'''
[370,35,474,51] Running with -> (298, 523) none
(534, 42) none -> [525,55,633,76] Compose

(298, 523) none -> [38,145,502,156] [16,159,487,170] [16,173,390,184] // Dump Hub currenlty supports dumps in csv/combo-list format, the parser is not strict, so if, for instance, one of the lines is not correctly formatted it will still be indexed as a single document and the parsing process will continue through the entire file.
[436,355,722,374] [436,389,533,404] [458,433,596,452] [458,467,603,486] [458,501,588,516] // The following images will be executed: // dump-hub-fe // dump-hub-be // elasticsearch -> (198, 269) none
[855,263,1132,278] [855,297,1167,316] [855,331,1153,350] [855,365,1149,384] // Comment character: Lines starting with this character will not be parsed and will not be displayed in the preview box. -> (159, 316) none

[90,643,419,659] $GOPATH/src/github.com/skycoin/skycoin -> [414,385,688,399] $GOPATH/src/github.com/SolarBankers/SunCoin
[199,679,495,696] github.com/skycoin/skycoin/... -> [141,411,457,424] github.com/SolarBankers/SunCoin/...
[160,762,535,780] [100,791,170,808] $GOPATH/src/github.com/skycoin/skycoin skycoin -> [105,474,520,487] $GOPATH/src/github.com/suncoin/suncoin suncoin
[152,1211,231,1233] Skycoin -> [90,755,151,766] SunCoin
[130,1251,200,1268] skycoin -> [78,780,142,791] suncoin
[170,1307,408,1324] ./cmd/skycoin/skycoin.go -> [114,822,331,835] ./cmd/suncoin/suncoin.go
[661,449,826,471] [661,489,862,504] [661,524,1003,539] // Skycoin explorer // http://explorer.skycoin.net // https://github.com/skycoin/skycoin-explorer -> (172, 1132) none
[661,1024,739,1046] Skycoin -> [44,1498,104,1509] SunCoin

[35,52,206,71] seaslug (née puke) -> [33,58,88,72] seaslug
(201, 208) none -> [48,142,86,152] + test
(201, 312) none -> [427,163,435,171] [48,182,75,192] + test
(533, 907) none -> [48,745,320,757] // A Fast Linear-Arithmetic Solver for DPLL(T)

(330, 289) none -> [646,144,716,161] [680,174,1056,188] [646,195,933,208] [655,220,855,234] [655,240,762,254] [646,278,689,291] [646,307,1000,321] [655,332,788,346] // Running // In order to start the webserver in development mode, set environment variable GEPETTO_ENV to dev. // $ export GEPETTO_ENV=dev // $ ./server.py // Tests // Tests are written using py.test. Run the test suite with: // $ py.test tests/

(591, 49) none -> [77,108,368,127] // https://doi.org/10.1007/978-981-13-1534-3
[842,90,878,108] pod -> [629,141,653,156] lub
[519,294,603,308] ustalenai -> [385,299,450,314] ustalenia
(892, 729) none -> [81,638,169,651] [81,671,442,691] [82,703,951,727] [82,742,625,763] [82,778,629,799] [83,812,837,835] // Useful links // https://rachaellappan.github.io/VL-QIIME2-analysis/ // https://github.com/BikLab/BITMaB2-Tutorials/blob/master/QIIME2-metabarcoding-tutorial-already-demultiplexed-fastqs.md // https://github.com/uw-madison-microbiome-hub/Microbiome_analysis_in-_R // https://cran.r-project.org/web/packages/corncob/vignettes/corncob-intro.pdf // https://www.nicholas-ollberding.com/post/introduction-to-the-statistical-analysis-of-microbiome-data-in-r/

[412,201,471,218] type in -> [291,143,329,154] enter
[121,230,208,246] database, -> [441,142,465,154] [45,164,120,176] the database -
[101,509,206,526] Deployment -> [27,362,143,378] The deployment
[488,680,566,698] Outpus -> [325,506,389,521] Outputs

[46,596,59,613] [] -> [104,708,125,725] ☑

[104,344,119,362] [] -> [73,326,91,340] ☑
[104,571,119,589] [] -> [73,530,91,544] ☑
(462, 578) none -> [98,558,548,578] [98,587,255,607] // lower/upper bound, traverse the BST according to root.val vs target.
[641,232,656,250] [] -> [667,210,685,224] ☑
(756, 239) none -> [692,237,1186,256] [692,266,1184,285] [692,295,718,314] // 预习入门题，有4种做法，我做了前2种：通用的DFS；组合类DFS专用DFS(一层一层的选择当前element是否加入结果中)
'''
** Work instructions **
Show all lines above that contain "https".

** Task result **
[661,449,826,471] [661,489,862,504] [661,524,1003,539] // Skycoin explorer // http://explorer.skycoin.net // https://github.com/skycoin/skycoin-explorer -> (172, 1132) none
(591, 49) none -> [77,108,368,127] // https://doi.org/10.1007/978-981-13-1534-3
(892, 729) none -> [81,638,169,651] [81,671,442,691] [82,703,951,727] [82,742,625,763] [82,778,629,799] [83,812,837,835] // Useful links // https://rachaellappan.github.io/VL-QIIME2-analysis/ // https://github.com/BikLab/BITMaB2-Tutorials/blob/master/QIIME2-metabarcoding-tutorial-already-demultiplexed-fastqs.md // https://github.com/uw-madison-microbiome-hub/Microbiome_analysis_in-_R // https://cran.r-project.org/web/packages/corncob/vignettes/corncob-intro.pdf // https://www.nicholas-ollberding.com/post/introduction-to-the-statistical-analysis-of-microbiome-data-in-r/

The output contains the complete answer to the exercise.